To use this as a base for your converter you use the module and pass a block for defining the user-side to/1 calls. For example:

defmodule SomeConversion do
  use Bio.Convertible do
    def to(SomeModule), do: {:ok, &your_kmer_converter/2, 6}

    defp your_kmer_converter({:ok, kmers, data}, module) do
      # conversion logic
    end
  end
end

This defines the k-wise converter that will be used by Bio.Polymer.convert/3.

The function you define for the actual conversion will be given an :ok tuple with the kmers and any additional data defined for the struct that you're converting. How this data is partitioned is managed by the Bio.Polymeric definition.

As an example, the Bio.Sequence.DnaStrand struct simply drops the sequence key, retaining all other keys as the data given to the fn/2 you define. This allows you to retain any relevant information for a newly created struct.

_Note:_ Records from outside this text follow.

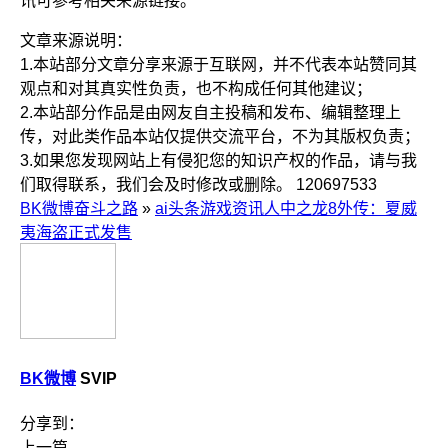
讯可参考相关来源链接。
文章来源说明：
1.本站部分文章分享来源于互联网，并不代表本站赞同其
观点和对其真实性负责，也不构成任何其他建议；
2.本站部分作品是由网友自主投稿和发布、编辑整理上
传，对此类作品本站仅提供交流平台，不为其版权负责；
3.如果您发现网站上有侵犯您的知识产权的作品，请与我
们取得联系，我们会及时修改或删除。
120697533
BK微博奋斗之路
»
ai头条游戏资讯人中之龙8外传：夏威
夷海盗正式发售
BK微博
SVIP
分享到：
上一篇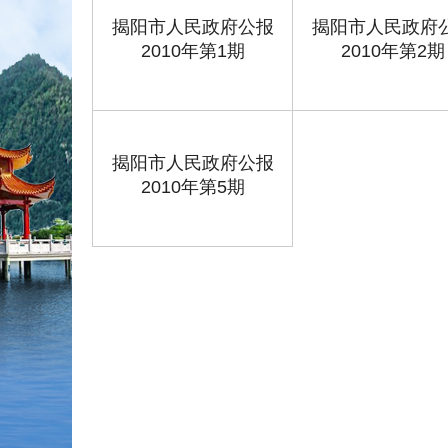
揭阳市人民政府公报
揭阳市人民政府
2010年第1期
2010年第2期
揭阳市人民政府公报
2010年第5期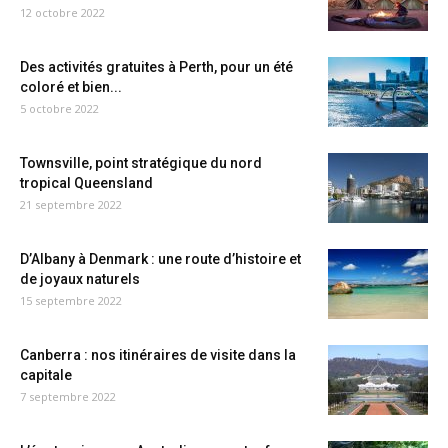
12 octobre 2022
Des activités gratuites à Perth, pour un été
coloré et bien...
5 octobre 2022
Townsville, point stratégique du nord
tropical Queensland
21 septembre 2022
D’Albany à Denmark : une route d’histoire et
de joyaux naturels
15 septembre 2022
Canberra : nos itinéraires de visite dans la
capitale
7 septembre 2022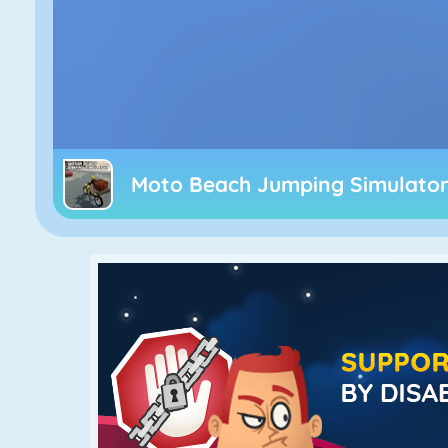
Moto Beach Jumping Simulato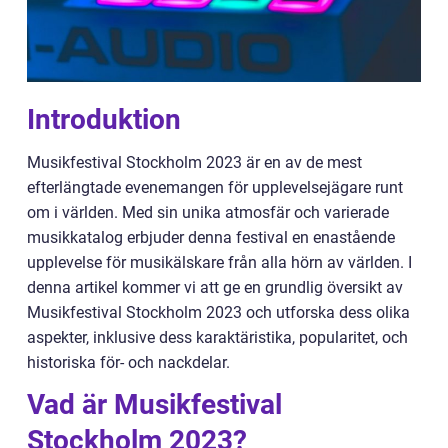
Introduktion
Musikfestival Stockholm 2023 är en av de mest
efterlängtade evenemangen för upplevelsejägare runt
om i världen. Med sin unika atmosfär och varierade
musikkatalog erbjuder denna festival en enastående
upplevelse för musikälskare från alla hörn av världen. I
denna artikel kommer vi att ge en grundlig översikt av
Musikfestival Stockholm 2023 och utforska dess olika
aspekter, inklusive dess karaktäristika, popularitet, och
historiska för- och nackdelar.
Vad är Musikfestival
Stockholm 2023?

If you wanted to define your own sequence, this then requires that you also implement the Bio.Polymeric interface. So if you were to implement SomeSequence, you would do the following:

defmodule SomeSequence do
  @behaviour Bio.Sequential

  @impl Bio.Sequential
  def converter, do: SomeConversion

  # implementation of other callbacks
end

The Bio.Sequential behavior ensures that we implement the converter/0 function which is called from the Bio.Polymer module. This in turn constructs the basic converter mechanic, and now you would implement Bio.Polymeric:

defimpl Bio.Polymeric, for: SomeSequence do
  def kmers(seq, k) do
    # your logic for splitting the polymer into k sized kmers
  end

  def valid?(seq, alpha) do
    # your logic checking if the polymer is valid
  end

  def validate(seq, alpha) do
    # your logic for validating the polymer
  end
end

Now you can simply call:

SomeSequence.new("some data")
|> Bio.Polymer.convert(SomeModule)

The Bio.Polymer.convert/3 function now handles calling your conversion method your_kmer_converter. This will be called with the kmers generated by Bio.Polymeric's implementation of kmers/2, which will be passed a value of k=6, as defined in the conversion callback.

This is perhaps overly complex, but here are the design goals:

  1. Allow a user to define a conversion from one type to another, regardless of if that type is internal.
  2. Allow that definition to leverage existing protocols for e.g. kmers.
  3. Allow a dead simple interface for working with internal components when extensions aren't needed.

A lot of complexity was pulled in to hit these targets, and I think that the goal is achieved. A user who doesn't need their own types can simply work with the Bio.Sequence types using the Bio.Polymer interface.

However, if they want to define e.g. a converter between Bio.Sequence.RnaStrand and Bio.Sequence.AminoAcid, they can simply define a module for that conversion and pass it to the Bio.Polymer.convert/3 function.

The complexity only arises to the user when they need their own sequences. Hopefully they'd have appreciated the necessity of the complexity before then.

Summary

Callbacks

Defines the converter's k-wise conversion function

Callbacks

@callback to(thing :: module()) ::
  {:ok, (term() -> term()), integer()} | {:error, :undef_conversion}

Defines the converter's k-wise conversion function

This is called within the Bio.Polymer.convert/3 function to acquire the k-wise conversion function for sequence to another.